The three lines joining the three pairs of opposite vertices of a hexagon circumscribed about a conic meet in a point.

86.  Construction of the pencil by Brianchon’s theorem. Brianchon’s theorem furnishes a ready method of determining a sixth line of the pencil of rays of the second order when five are given.  Thus, select a point in line 1 and suppose that line 6 is to pass through it.  Then l = (12, 45), n = (34, 61), and the line m = (23, 56) must pass through (l, n).  Then (23, ln) meets 5 in a point of the required sixth line.

[Figure 22]

FIG. 22

87.  Point of contact of a tangent to a conic. If the line 2 approach as a limiting position the line 1, then the intersection (1, 2) approaches as a limiting position the point of contact of 1 with the conic.  This suggests an easy way to construct the point of contact of any tangent with the conic.  Thus (Fig. 22), given the lines 1, 2, 3, 4, 5 to construct the point of contact of 1=6.  Draw l = (12,45), m =(23,56); then (34, lm) meets 1 in the required point of contact T.

[Figure 23]

FIG. 23

88.  Circumscribed quadrilateral. If two pairs of lines in Brianchon’s hexagon coalesce, we have a theorem concerning a quadrilateral circumscribed about a conic.  It is easily found to be (Fig. 23)

The four lines joining the two opposite pairs of vertices and the two opposite points of contact of a quadrilateral circumscribed about a conic all meet in a point. The consequences of this theorem will be deduced later.

[Figure 24]

FIG. 24

89.  Circumscribed triangle. The hexagon may further degenerate into a triangle, giving the theorem (Fig. 24) The lines joining the vertices to the points of contact of the opposite sides of a triangle circumscribed about a conic all meet in a point.
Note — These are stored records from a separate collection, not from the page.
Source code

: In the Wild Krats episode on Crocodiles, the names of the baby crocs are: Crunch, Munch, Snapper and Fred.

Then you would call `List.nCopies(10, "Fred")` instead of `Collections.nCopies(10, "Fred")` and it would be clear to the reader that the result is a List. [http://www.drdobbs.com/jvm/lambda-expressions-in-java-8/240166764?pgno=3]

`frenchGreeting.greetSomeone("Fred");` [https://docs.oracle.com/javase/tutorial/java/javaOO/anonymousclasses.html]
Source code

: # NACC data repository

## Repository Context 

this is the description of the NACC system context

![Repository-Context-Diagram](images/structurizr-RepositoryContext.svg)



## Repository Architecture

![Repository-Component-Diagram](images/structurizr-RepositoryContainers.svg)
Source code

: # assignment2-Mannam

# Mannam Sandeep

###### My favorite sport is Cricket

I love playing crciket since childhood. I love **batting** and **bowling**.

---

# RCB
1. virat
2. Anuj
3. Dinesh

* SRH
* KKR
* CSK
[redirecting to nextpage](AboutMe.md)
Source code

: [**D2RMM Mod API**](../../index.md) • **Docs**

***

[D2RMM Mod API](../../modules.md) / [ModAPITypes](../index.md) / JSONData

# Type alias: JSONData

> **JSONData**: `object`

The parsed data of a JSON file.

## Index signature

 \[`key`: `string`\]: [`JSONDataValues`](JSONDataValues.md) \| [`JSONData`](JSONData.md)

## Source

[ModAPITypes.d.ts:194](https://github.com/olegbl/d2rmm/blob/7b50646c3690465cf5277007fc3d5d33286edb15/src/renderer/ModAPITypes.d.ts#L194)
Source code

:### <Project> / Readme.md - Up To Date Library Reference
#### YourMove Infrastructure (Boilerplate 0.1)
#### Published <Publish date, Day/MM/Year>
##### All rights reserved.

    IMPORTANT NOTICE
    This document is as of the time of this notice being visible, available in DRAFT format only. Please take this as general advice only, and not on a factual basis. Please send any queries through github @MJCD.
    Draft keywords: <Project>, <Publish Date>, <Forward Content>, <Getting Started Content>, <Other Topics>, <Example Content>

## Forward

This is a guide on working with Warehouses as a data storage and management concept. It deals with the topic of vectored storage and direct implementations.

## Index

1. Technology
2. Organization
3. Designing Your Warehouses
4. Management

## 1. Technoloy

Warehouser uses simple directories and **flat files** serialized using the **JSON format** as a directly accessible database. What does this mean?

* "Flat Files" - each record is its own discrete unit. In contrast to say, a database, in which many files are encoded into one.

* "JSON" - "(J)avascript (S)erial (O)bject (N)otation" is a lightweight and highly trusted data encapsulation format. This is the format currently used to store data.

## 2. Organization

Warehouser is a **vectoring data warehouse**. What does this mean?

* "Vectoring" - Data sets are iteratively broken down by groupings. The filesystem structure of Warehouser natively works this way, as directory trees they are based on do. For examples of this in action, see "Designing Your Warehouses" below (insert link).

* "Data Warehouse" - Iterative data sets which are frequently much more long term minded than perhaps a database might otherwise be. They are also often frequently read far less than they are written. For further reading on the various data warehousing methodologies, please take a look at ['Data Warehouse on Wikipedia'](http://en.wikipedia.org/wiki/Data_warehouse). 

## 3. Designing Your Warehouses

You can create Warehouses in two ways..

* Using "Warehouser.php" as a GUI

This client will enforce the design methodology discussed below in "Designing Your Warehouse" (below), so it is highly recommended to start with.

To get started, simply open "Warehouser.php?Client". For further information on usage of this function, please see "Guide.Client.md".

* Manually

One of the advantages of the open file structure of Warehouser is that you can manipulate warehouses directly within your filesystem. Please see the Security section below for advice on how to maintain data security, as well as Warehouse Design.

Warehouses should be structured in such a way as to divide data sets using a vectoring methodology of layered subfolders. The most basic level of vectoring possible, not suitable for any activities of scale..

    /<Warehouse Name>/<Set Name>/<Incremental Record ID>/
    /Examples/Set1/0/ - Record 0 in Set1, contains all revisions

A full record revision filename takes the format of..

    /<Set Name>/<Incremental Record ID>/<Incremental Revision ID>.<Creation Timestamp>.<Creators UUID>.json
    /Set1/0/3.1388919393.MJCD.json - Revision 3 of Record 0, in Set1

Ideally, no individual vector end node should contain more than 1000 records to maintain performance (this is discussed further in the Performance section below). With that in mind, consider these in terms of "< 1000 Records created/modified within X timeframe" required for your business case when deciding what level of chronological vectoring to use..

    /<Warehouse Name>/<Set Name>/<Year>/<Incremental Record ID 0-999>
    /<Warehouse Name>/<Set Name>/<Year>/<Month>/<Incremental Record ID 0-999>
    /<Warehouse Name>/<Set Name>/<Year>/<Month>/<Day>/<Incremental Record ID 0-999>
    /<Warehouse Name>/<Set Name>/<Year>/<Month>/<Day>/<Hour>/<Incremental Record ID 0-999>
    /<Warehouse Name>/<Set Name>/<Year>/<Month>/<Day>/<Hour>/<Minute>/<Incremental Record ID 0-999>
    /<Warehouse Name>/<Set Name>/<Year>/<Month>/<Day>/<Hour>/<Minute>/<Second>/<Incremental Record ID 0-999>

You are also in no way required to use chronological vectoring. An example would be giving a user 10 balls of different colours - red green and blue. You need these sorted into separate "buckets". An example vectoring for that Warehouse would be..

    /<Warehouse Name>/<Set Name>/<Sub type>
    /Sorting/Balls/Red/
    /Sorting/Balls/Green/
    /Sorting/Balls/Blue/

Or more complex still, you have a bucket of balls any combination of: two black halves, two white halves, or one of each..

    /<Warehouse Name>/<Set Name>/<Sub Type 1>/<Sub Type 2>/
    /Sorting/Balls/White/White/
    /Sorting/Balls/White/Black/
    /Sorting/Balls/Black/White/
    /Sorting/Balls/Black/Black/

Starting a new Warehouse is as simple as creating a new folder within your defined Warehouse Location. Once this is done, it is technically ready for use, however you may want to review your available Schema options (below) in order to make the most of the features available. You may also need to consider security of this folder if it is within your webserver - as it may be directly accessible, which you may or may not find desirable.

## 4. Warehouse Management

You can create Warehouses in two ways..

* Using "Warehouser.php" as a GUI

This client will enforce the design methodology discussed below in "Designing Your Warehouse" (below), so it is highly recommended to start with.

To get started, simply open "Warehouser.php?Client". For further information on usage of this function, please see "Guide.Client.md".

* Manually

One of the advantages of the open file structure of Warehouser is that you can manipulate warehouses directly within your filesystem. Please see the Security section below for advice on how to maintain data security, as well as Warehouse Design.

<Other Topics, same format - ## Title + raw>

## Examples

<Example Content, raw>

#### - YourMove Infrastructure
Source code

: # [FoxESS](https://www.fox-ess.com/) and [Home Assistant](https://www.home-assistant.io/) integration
90. Brianchon’s theorem may also be used to solve the following problems: 

Given four tangents and the point of contact on any one of them, to construct other tangents to a conic.  Given three tangents and the points of contact of any two of them, to construct other tangents to a conic.

91.  Harmonic tangents. We have seen that a variable tangent cuts out on any two fixed tangents projective point-rows.  It follows that if four tangents cut a fifth in four harmonic points, they must cut every tangent in four harmonic points.  It is possible, therefore, to make the following definition: 

Four tangents to a conic are said to be harmonic when they meet every other tangent in four harmonic points.

92.  Projectivity and perspectivity. This definition suggests the possibility of defining a projective correspondence between the elements of a pencil of rays of the second order and the elements of any form heretofore discussed.  In particular, the points on a tangent are said to be perspectively related to the tangents of a conic when each point lies on the tangent which corresponds to it.  These notions are of importance in the higher developments of the subject.